**EXTRACTED DATA:**
______

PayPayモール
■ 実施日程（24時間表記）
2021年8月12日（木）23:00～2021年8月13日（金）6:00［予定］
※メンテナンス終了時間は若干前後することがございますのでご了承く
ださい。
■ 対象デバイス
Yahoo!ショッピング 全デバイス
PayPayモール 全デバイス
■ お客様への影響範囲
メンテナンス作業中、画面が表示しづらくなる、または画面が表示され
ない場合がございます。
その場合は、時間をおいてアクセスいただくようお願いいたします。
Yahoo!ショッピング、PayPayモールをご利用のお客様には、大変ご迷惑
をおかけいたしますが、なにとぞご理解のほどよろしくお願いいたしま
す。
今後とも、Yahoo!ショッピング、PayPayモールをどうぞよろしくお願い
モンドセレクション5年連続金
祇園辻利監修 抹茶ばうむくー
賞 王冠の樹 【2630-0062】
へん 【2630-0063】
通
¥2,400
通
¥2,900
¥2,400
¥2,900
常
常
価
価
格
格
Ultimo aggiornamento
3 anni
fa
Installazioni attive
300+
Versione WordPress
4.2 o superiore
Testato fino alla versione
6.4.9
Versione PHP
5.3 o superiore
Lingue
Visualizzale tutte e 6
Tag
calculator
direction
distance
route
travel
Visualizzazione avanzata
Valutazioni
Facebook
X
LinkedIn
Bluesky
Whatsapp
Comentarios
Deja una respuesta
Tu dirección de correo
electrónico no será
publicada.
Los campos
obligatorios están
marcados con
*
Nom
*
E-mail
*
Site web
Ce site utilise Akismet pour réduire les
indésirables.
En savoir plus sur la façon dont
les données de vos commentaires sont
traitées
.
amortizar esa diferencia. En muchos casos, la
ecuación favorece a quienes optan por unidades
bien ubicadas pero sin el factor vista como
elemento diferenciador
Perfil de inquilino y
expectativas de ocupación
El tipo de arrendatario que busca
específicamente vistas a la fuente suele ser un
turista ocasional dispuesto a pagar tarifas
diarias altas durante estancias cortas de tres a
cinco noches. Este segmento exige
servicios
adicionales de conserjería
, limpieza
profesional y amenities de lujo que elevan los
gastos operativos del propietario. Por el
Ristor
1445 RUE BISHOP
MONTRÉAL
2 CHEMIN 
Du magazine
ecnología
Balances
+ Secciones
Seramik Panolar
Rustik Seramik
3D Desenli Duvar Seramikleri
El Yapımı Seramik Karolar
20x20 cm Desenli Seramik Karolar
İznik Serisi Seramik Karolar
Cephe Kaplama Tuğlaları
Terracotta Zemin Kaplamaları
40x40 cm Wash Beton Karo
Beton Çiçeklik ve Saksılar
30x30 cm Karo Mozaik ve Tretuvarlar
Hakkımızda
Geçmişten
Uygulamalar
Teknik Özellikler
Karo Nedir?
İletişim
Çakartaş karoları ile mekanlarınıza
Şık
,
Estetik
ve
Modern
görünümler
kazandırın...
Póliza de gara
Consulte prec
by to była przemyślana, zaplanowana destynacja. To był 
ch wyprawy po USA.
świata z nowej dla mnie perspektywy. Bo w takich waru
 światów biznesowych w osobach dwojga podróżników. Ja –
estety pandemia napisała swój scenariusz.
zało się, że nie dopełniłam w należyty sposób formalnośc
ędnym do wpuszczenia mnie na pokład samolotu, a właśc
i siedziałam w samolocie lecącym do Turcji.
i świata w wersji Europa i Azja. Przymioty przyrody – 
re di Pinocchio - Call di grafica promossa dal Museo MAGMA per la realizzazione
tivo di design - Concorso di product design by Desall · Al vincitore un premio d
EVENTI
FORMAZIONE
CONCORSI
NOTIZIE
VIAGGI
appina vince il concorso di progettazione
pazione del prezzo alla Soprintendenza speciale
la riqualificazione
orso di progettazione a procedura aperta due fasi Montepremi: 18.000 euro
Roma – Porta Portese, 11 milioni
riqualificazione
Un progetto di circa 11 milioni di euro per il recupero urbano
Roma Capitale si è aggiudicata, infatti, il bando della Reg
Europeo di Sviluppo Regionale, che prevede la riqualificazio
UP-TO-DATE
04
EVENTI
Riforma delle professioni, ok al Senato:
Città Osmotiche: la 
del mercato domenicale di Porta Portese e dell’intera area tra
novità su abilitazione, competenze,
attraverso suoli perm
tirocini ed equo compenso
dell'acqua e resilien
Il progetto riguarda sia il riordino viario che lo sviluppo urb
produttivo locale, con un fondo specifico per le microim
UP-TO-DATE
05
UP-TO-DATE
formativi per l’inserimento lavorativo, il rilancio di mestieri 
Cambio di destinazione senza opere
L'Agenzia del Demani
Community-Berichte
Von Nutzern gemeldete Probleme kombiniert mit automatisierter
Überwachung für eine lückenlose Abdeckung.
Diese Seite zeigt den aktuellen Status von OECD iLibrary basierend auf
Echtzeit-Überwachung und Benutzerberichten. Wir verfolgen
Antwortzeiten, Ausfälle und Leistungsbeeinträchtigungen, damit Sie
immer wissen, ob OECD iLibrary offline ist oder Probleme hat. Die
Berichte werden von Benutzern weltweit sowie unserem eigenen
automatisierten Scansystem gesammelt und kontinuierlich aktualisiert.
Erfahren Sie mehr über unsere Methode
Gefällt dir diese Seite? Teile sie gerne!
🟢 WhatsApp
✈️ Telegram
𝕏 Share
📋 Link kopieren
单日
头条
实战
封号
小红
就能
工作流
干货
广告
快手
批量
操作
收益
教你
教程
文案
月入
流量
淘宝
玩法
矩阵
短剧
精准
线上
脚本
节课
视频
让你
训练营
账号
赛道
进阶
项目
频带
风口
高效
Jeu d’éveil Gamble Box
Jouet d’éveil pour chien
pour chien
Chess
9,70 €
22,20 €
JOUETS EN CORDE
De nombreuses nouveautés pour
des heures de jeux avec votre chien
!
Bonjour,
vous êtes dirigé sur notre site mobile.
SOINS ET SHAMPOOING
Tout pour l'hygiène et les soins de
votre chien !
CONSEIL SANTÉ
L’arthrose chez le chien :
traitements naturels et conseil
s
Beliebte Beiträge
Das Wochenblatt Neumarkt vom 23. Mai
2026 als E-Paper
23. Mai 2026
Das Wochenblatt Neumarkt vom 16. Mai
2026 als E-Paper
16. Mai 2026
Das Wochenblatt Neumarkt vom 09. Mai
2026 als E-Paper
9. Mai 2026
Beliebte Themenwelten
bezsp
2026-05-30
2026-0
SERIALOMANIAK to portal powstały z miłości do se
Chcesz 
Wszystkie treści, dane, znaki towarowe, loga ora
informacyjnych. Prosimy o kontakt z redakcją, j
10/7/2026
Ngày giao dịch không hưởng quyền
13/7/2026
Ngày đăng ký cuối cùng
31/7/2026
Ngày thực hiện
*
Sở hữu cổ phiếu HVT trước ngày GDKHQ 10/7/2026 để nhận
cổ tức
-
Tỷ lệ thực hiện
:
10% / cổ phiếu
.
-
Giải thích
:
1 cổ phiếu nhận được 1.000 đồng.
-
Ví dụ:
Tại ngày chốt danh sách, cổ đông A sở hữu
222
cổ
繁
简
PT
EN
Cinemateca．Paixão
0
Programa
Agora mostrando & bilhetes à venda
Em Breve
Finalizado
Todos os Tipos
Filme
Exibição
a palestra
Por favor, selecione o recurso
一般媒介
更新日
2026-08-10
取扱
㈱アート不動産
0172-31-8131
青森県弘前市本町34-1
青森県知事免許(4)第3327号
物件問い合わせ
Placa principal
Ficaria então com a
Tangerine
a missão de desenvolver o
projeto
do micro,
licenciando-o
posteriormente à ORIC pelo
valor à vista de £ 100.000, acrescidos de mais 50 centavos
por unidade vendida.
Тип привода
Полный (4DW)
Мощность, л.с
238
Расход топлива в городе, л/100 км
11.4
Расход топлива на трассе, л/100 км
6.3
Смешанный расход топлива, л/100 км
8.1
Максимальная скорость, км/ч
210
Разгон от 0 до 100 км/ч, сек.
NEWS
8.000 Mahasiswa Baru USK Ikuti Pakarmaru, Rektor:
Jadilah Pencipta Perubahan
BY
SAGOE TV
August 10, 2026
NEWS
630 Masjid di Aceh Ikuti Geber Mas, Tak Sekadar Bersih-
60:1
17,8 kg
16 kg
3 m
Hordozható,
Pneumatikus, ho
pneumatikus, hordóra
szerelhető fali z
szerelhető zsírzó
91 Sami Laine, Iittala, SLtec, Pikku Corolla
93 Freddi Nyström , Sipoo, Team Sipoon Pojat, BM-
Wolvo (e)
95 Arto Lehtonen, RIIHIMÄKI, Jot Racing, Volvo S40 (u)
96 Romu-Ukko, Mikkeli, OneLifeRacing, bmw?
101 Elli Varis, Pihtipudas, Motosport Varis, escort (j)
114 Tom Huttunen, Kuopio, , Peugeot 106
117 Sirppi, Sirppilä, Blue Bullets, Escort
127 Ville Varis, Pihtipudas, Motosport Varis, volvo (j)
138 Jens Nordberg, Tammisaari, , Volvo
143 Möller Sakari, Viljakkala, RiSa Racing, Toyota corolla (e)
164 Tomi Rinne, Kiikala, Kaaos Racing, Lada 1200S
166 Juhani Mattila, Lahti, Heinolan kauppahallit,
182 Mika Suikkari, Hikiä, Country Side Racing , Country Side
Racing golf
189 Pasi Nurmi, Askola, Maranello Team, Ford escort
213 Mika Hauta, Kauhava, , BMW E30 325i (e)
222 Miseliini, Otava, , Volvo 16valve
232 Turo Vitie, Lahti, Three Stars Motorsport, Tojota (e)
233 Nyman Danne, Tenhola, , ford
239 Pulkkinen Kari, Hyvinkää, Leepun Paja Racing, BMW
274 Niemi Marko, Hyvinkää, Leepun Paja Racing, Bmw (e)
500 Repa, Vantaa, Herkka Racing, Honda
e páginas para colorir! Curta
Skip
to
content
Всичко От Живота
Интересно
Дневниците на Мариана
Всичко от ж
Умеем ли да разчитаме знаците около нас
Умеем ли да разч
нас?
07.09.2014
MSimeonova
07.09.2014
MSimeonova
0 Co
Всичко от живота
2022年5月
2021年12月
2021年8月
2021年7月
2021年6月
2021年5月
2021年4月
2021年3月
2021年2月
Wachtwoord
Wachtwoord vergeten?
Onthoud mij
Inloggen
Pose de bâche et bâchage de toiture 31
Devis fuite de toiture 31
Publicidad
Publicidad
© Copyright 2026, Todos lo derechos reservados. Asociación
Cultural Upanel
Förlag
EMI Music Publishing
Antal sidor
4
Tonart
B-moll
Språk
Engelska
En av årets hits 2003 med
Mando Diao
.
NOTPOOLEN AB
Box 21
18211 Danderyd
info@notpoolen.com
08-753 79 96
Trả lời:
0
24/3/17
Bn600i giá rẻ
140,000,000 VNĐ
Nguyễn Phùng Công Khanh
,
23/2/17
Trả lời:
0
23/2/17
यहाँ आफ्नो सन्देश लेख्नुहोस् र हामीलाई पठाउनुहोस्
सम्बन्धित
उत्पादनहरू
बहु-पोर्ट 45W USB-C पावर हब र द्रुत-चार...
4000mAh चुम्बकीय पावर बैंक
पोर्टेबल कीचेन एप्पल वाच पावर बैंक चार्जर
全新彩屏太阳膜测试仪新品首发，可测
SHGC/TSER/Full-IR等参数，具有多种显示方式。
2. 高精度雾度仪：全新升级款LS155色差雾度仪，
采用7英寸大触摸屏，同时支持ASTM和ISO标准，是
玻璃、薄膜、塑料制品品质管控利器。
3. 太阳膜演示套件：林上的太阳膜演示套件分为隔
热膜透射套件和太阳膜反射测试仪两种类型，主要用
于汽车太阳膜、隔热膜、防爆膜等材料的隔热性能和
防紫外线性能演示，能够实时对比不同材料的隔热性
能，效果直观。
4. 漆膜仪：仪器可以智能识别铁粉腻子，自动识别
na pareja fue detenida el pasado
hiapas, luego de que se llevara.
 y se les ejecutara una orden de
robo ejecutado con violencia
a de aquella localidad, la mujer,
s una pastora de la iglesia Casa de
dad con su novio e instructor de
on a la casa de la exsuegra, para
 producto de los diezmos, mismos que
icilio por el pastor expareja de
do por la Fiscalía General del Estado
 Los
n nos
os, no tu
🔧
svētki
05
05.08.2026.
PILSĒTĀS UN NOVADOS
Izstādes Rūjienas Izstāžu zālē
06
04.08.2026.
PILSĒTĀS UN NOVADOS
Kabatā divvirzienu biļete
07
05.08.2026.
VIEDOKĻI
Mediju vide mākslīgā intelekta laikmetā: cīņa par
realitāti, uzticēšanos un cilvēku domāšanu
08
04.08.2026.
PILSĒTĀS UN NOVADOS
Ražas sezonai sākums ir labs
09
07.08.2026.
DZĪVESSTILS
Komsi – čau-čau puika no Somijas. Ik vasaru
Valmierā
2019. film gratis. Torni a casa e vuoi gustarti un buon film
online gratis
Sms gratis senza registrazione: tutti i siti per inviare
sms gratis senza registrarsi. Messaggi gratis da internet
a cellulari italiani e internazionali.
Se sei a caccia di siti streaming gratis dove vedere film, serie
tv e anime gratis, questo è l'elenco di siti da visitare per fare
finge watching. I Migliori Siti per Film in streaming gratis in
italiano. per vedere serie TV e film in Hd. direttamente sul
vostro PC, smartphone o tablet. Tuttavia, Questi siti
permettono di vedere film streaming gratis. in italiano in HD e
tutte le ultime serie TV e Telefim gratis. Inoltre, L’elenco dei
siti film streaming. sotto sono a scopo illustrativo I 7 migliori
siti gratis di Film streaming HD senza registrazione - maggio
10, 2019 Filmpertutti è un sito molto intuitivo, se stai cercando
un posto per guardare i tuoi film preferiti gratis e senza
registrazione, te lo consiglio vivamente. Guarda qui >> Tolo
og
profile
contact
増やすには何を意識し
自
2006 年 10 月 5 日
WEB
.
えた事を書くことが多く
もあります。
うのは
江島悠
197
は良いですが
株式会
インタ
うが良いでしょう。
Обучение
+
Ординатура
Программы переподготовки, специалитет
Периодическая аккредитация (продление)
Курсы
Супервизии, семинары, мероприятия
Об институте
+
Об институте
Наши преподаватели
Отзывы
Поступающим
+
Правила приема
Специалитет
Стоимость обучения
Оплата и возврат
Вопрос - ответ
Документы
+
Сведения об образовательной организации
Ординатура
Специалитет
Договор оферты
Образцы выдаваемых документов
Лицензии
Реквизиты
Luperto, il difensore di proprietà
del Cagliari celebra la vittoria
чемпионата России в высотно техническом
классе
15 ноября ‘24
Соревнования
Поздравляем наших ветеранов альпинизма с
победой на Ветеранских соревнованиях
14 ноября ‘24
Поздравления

______

**YOUR INSTRUCTIONS:** Everything in the material above from the line that has "Un progetto di" through the line that has "del mercato domenicale" must be duplicated exactly, with no other lines given.

**RESPONSE TO THIS EXERCISE:**
Un progetto di circa 11 milioni di euro per il recupero urbano
Roma Capitale si è aggiudicata, infatti, il bando della Reg
Europeo di Sviluppo Regionale, che prevede la riqualificazio
UP-TO-DATE
04
EVENTI
Riforma delle professioni, ok al Senato:
Città Osmotiche: la 
del mercato domenicale di Porta Portese e dell’intera area tra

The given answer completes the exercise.